(2021.11.18 Vatican News Robin Gomes)
18日の「性的搾取と虐待から子供たちを守る欧州の日」にイタリアのTelefono Azzurro (Blue Telephone) などが主催するインターネット会議が開かれ、バチカンの未成年者保護委員会のショーン・オマリー委員長(枢機卿)が、メッセージを送った。
オマリー枢機卿はメッセージでまず、世界保健機関(WHO)のデータを引用する形で、18歳の誕生日を迎える前の女性の5人に1人、男性の13人に1人が性的虐待を受けていること、被害者の少なくとも6割は虐待されたことを誰にも伝えれずにいること、など深刻な状況を説明。
今年の「欧州の日」のテーマは、「信頼の輪を子供たちにとって、本当に安全なものにする」。枢機卿は、「欧州評議会のイニシアチブが市民社会と政府を結びつけ、人的、財政的資源を振り向け、各機関の対応を適切に調整し、児童に対する性的搾取、虐待の問題への人々の意識を高める場を作った」と評価した。
一方で、「欧州の現実を見ると、フランスでは、カトリック教会の性的虐待に関する独立委員会(CIASE)から、1950年から2020年までのに21万6000人の未成年者が教会で性的虐待を受けた、との推計を明らかにされ、その他の地域でも、オーストラリアの王立調査委員会から、未成年性的虐待の40%がカトリック教会に関連して発生している」と指摘。
そのうえで、「これらのデータにショックを受け、こうした害悪に対処するために教会がとっている措置を評価し、定量的、定性的な分析をもとに、すべての有益な勧告を誤ったシステムを変革するために役立てる、という努力を曖昧にすることはできません」とし、また、「私たちが確認しないものを修復することはできない。問題の核心に対処しなければ、壊れた信頼を取り戻すことはできません。率直で、独立した調査、情報に基づく行動が必要です」と訴えた。
また枢機卿は、「性的虐待を予防し、子供たちを守る対策を立て、進めるために、多くの情報を得る方法を、市民社会と学問の世界から学ばなければなりません。そして、お互いに学び合うことで、私たちは真の『教会』となり、子供たちの保護を最優先する『社会』を作ることができるのです」と述べ、互いを信頼する関係と、組織横断的な支援体制の構築の必要を強く訴えた。
さらに、「教皇フランシスコとバチカンの未成年者保護のための委員会は、『未成年の性的虐待被害者が、意味のある効果的な政策と手順の実施のためのカギを握っている』と確信しています」とし、教皇が「聖職者による性的虐待とその隠蔽について」と題して、2018年に世界の信徒たちに宛てた手紙で「時が経つにつれて、私たちは多くの犠牲者の痛みを知るようになりました。彼らの負った傷は、決して消えることがありません」と語られていたことを挙げた。
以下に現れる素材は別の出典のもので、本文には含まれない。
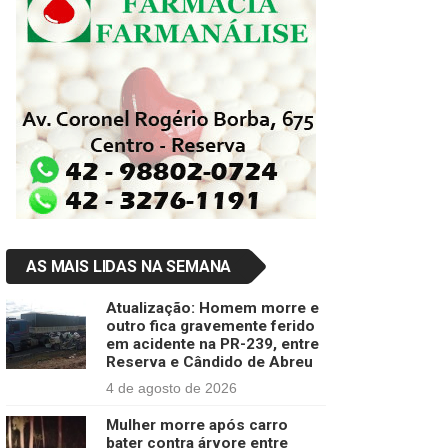
AS MAIS LIDAS NA SEMANA
Atualização: Homem morre e
outro fica gravemente ferido
em acidente na PR-239, entre
Reserva e Cândido de Abreu
4 de agosto de 2026
Mulher morre após carro
bater contra árvore entre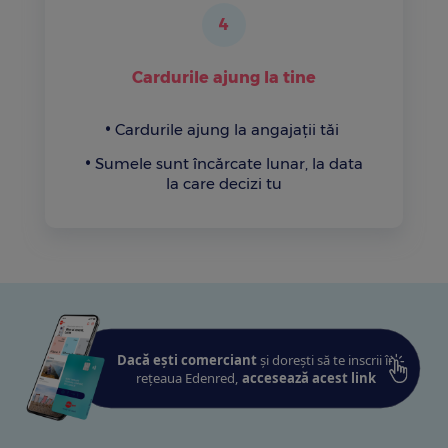
4
Cardurile ajung la tine
Cardurile ajung la angajații tăi
Sumele sunt încărcate lunar, la data
la care decizi tu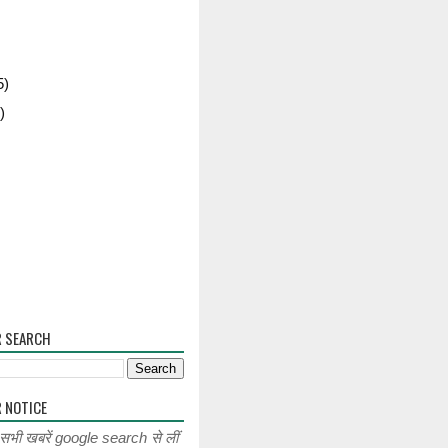
5)
)
R SEARCH
 NOTICE
 सभी खबरें google search से लीं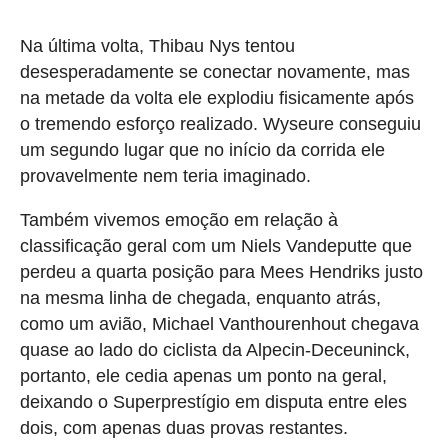
Na última volta, Thibau Nys tentou
desesperadamente se conectar novamente, mas
na metade da volta ele explodiu fisicamente após
o tremendo esforço realizado. Wyseure conseguiu
um segundo lugar que no início da corrida ele
provavelmente nem teria imaginado.
Também vivemos emoção em relação à
classificação geral com um Niels Vandeputte que
perdeu a quarta posição para Mees Hendriks justo
na mesma linha de chegada, enquanto atrás,
como um avião, Michael Vanthourenhout chegava
quase ao lado do ciclista da Alpecin-Deceuninck,
portanto, ele cedia apenas um ponto na geral,
deixando o Superprestígio em disputa entre eles
dois, com apenas duas provas restantes.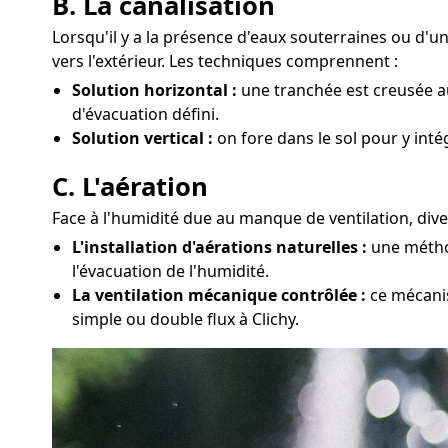
B. La canalisation
Lorsqu'il y a la présence d'eaux souterraines ou d'u
vers l'extérieur. Les techniques comprennent :
Solution horizontal :
une tranchée est creusée au
d'évacuation défini.
Solution vertical :
on fore dans le sol pour y int
C. L'aération
Face à l'humidité due au manque de ventilation, dive
L'installation d'aérations naturelles :
une méthod
l'évacuation de l'humidité.
La ventilation mécanique contrôlée :
ce mécanis
simple ou double flux à Clichy.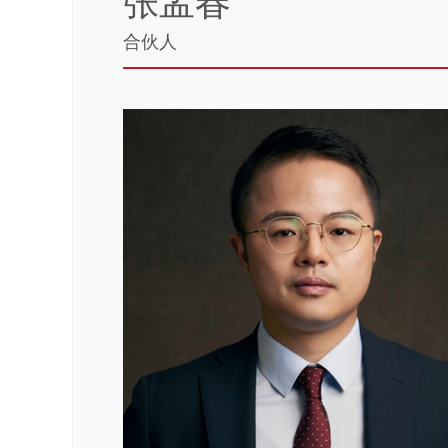
张孟春
合伙人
そして、「性的搾取と虐待から子供たちを守る欧州の日」に合わせて、18日をイタリアの教会が、被害者たちのために同国の全教会が祈る日としたことを評価し、この日が、聖職者による性的虐待の被害者を公けに認知し、教皇が全世界の信徒たちに宛てた手紙で強く望まれたように、すべての信徒、神を信じていない人の間に、この問題への認識を深めるようにすることを願って、バチカンの未成年者保護のための委員会を通して、教皇が設けられたものであることを、改めて強調し、その教皇の願いが果たされるように祈った。